Robert F. Hammerstiel

Jouant de tous les registres de l’esthétique publicitaire, mais toujours avec une discrète ironie, Robert F. Hammerstiel creuse la plaie de nos contradictions….      

Die Blaue Lagune et Private stories

Urbi & Orbi – 2008 – La Forge Gendarme – Vrigne-aux-Bois

 

Robert F. Hammerstiel agit en archéologue du présent : c’est à travers certains produits de masse emblématiques qu’il nous livre une réflexion sur le fonctionnement et les valeurs de notre société de consommation. Révélateurs de nos rapports à la nature, au bien être, à la culture, de notre conception du moi, de nos habitudes, de notre imaginaire, la nourriture, les jouets, les animaux domestiques, les plantes d’intérieur, l’habitat, autant de domaines – parmi d’autres – que Hammerstiel a documentés au fil des années par la photographie ou la vidéo, et dont l’accumulation pourrait constituer une sociologie du goût contemporain tel que façonné par la publicité et les exigences du marché.

Les vidéos qu’il nous présente ici nous entraînent dans l’un de ces lotissements modèles que livrent à notre convoitise les fabricants de rêves clés en main que sont les promoteurs immobiliers. Concentrés des fantasmes de la classe moyenne, ces maisons-témoins semblent les écrins d’une vie rêvée. Robert F.Hammerstiel les a filmés de l’extérieur, en un long travelling circulaire qui circonscrit cette planète inhabitée et sans doute inhabitable. Die Blaue Lagune nous plonge, par l’effet d’un long panoramique à 360° dans l’univers aseptisé d’un intérieur modèle aménagé pour notre plus grand confort, tel un aquarium pour celui des poissons rouges qui l’habiteront. Avec Private stories, il met en scène, dans un décor plus design mais tout aussi formaté, les archétypes du jeune couple, de la femme seule (séparée ?), du cadre harassé, de la jeune mère de famille. Tous semblent confrontés à la difficulté de trouver leur place dans cet environnement factice, en proie au doute et au vide vertigineux qui les saisit à la perspective de devoir couler leur existence dans le moule d’un bonheur standardisé. Ces embryons de récits où la théâtralité des attitudes contraste avec la minutie de la description sociale ne sont pas sans évoquer cette autre forme stéréotypée de narration qu’est le roman-photo.

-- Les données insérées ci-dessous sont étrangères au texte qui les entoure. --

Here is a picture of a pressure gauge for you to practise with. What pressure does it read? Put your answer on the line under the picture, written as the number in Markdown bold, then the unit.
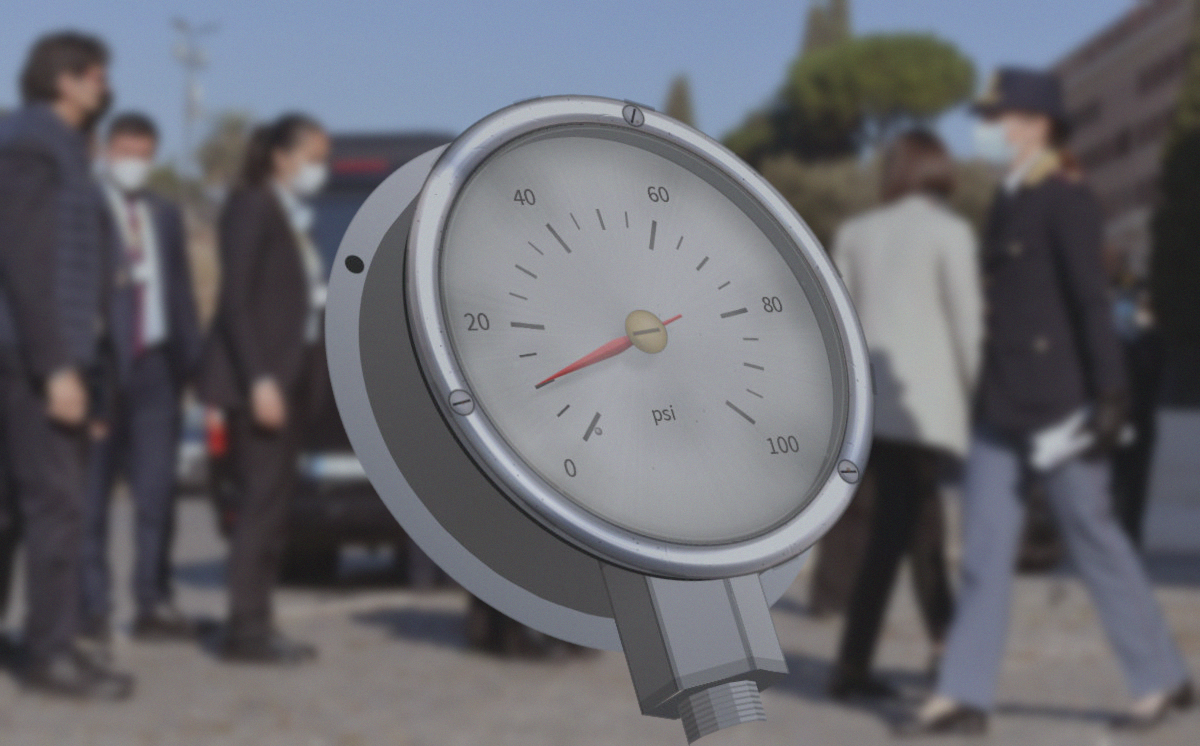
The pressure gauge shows **10** psi
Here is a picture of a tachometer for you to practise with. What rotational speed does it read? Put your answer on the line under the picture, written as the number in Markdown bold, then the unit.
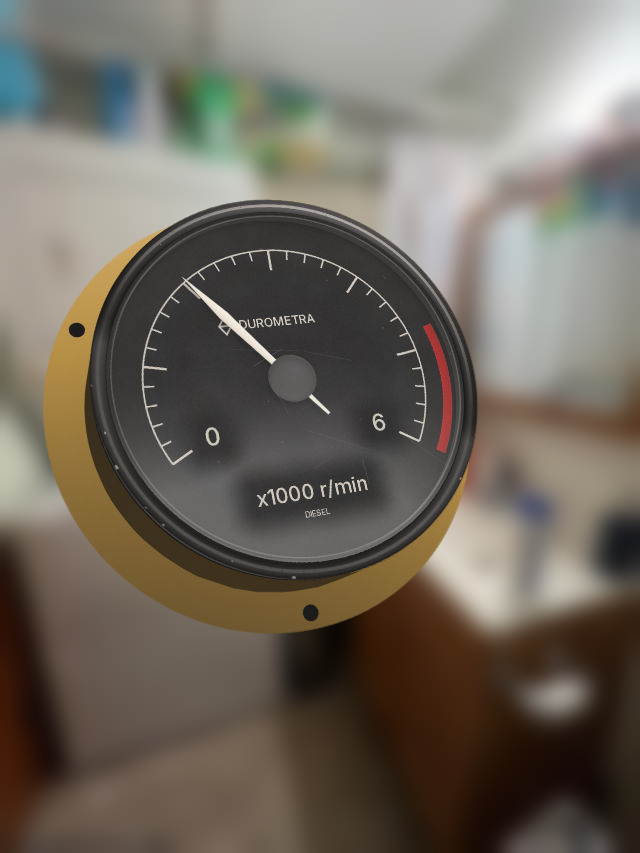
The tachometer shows **2000** rpm
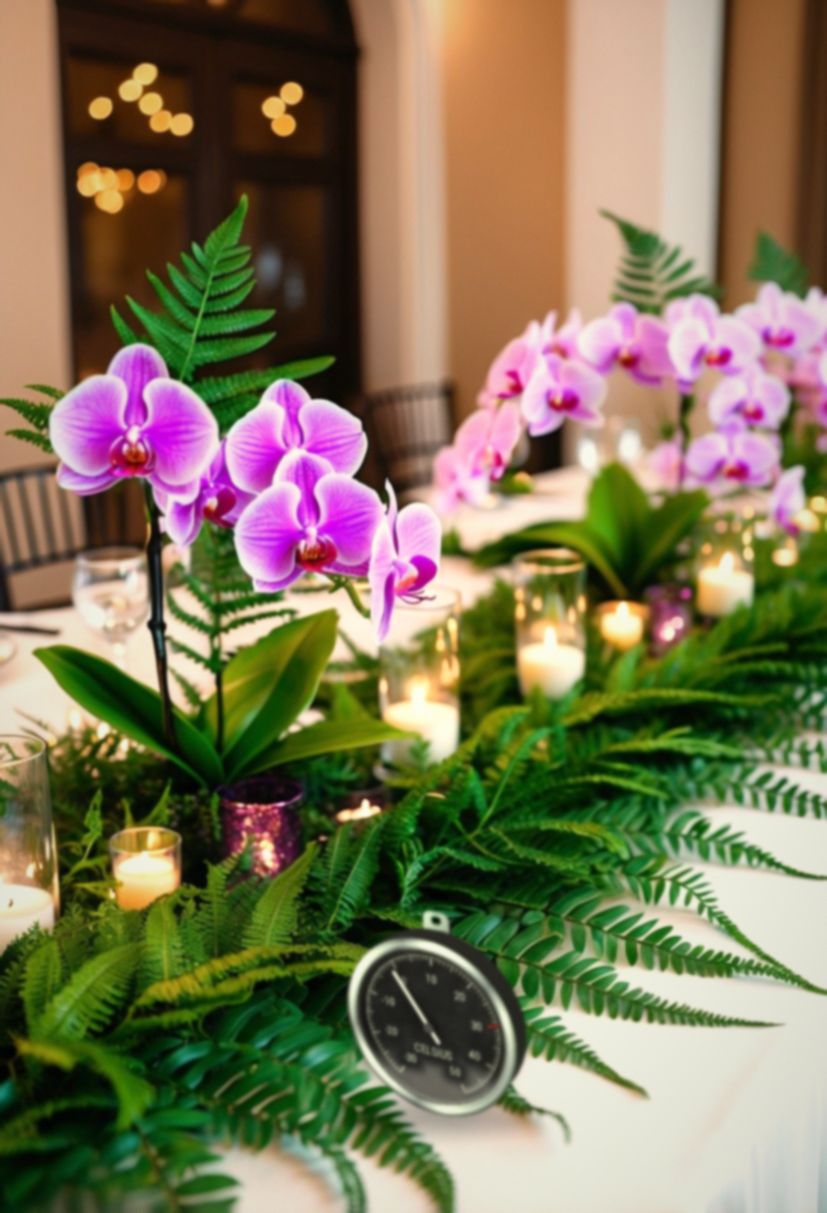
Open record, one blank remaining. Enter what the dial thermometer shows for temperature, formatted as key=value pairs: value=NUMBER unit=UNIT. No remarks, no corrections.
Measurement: value=0 unit=°C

Jouant de tous les registres de l’esthétique publicitaire, mais toujours avec une discrète ironie, Robert F. Hammerstiel creuse la plaie de nos contradictions entre d’une part nos désirs d’authenticité, notre aspiration à la différence et à la liberté et d’autre part leur assouvissement dans le faux-semblant, dans le produit de masse indéfiniment reproductible, dans l’illusion lénifiante de l’univers pavillonnaire et de son cocooning régressif.